To your financial success

Changes and Rearrangements

Last week, we looked at your balance sheet and found out exactly where you are financially.  Now it’s time to think about how you feel about your situation and what changes you might like to see in your net worth.


How comfortable (or not) do you feel about the amount of cash and money market savings that you have? How many months of expenses could you cover if something happened to your income? How safe do you feel with the amount of cash you have available?

If you have less than 6 months of expenses, you might want to consider creating a plan to bump that up. There is always something going on that gobbles up our excess cash – this time of year, it is graduation and end of school events. Then comes vacation time, and back to school and the holidays. Always something. Is there one thing that you could cut back on to squirrel away a bit extra each week to put toward savings? For example, if you usually get $60 in cash each week, could you just get $40 and move $20 to savings? That is a small thing but probably doable. The point is, nothing changes unless you have a firm action that you can change, in this case, the amount of your weekly ATM draw.

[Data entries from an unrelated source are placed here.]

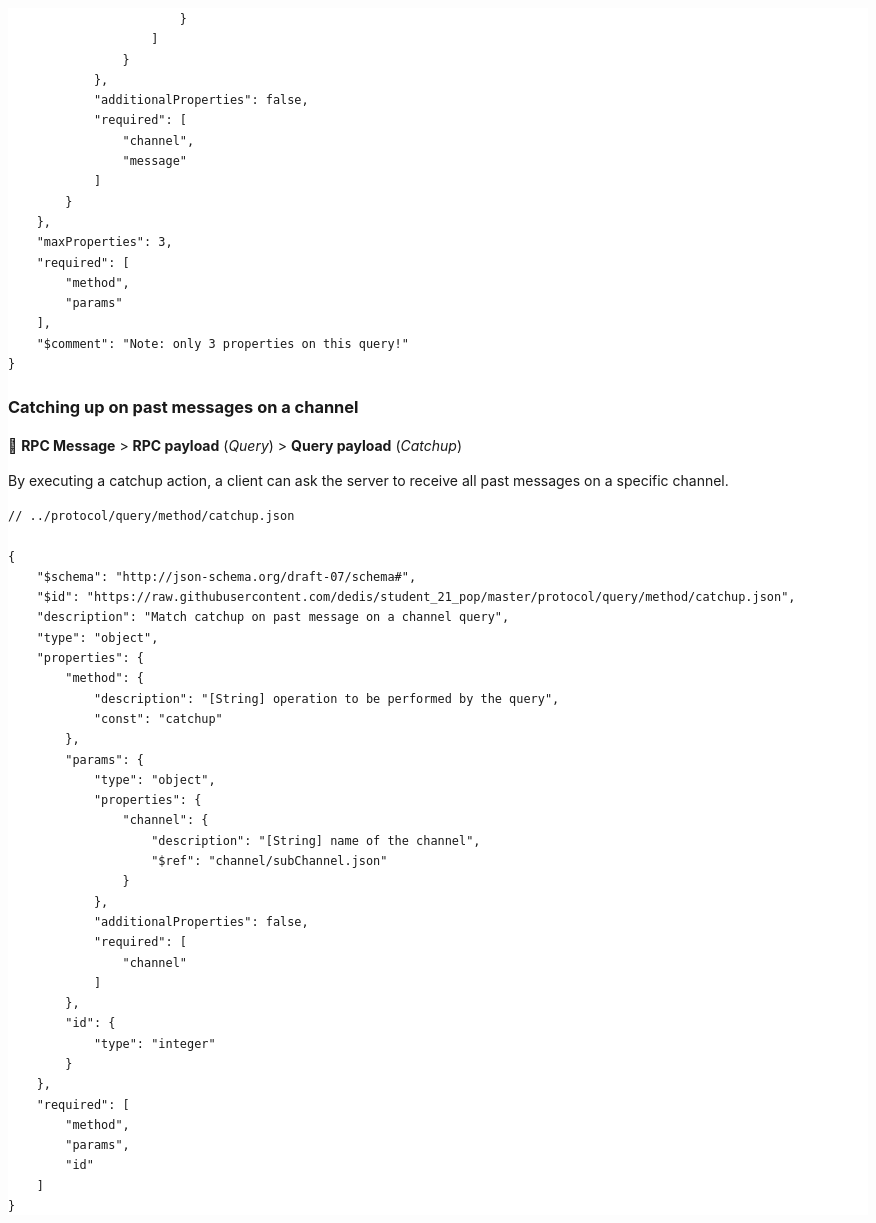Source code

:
 ```json5
						}
					]
				}
			},
			"additionalProperties": false,
			"required": [
				"channel",
				"message"
			]
		}
	},
	"maxProperties": 3,
	"required": [
		"method",
		"params"
	],
	"$comment": "Note: only 3 properties on this query!"
}
```

### Catching up on past messages on a channel

🧭 **RPC Message** > **RPC payload** (*Query*) > **Query payload** (*Catchup*)

By executing a catchup action, a client can ask the server to receive all past
messages on a specific channel.

```json5
// ../protocol/query/method/catchup.json

{
	"$schema": "http://json-schema.org/draft-07/schema#",
	"$id": "https://raw.githubusercontent.com/dedis/student_21_pop/master/protocol/query/method/catchup.json",
	"description": "Match catchup on past message on a channel query",
	"type": "object",
	"properties": {
		"method": {
			"description": "[String] operation to be performed by the query",
			"const": "catchup"
		},
		"params": {
			"type": "object",
			"properties": {
				"channel": {
					"description": "[String] name of the channel",
					"$ref": "channel/subChannel.json"
				}
			},
			"additionalProperties": false,
			"required": [
				"channel"
			]
		},
		"id": {
			"type": "integer"
		}
	},
	"required": [
		"method",
		"params",
		"id"
	]
}
```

What could you change to increase this area?

If you have well more than 6 months of expenses, perhaps you should consider converting that to an investment so that you have the potential for some investment growth. What is holding you back from putting some of your excess cash to work?  If having more available cash makes you feel better or if you feel that your income may be at risk, then holding on to cash makes sense. The point is to have a plan for how much you need and why.

As you look at the other assets on your balance sheet, the main question is how you feel about what you have. If you are heavy into illiquid investments, be sure that this is your intention and that you are comfortable with that situation. How about retirement accounts? Do you feel that you are on track?

Regardless of your answers, ask the questions and think about what changes you would like to see in the composition of your assets and the growth of your assets and make a plan to move in that direction.


Take a look at your short-term liabilities – credit cards mostly. How do those numbers make you feel? Are there balances there that you would like to be rid of? I don’t like having debt but when I get interest-free financing on things like furniture, appliances or car repairs, I take it. I make sure I pay it off well within the defined period but seeing that balance still makes me uneasy. How does seeing a debt number make you feel? Would you be willing to “rearrange” some of your monthly spending to pay more on the outstanding balance?

Do you know how much that debt is costing you annually? Take a look back at your statements and see the amount of interest that you are paying. Could you make a plan to get that debt paid off? Again, “a plan” means a specific action, (“I will not eat out on Friday nights anymore and instead put what I usually spend toward this debt”) that you can perform weekly or monthly. You have to change your behavior to make your balance sheet change.

What about long-term liabilities?  How does that make you feel? How important is it to you to be debt-free? It can become a reality if you make a plan for it to happen.

Net worth:

This is just the difference between assets and liabilities and indicates basically how much of a safety net you have created for yourself. The point of looking at this, and at the individual components that make it up, is to empower you to consider where you would like to be, what makes you comfortable, and take action to implement changes. By changing a few habits and making a few changes, you can make a change to increase your assets, reduce your liabilities, and increase net worth.

It is always within your control to move in the direction you want to go. Make a decision to create change and you will!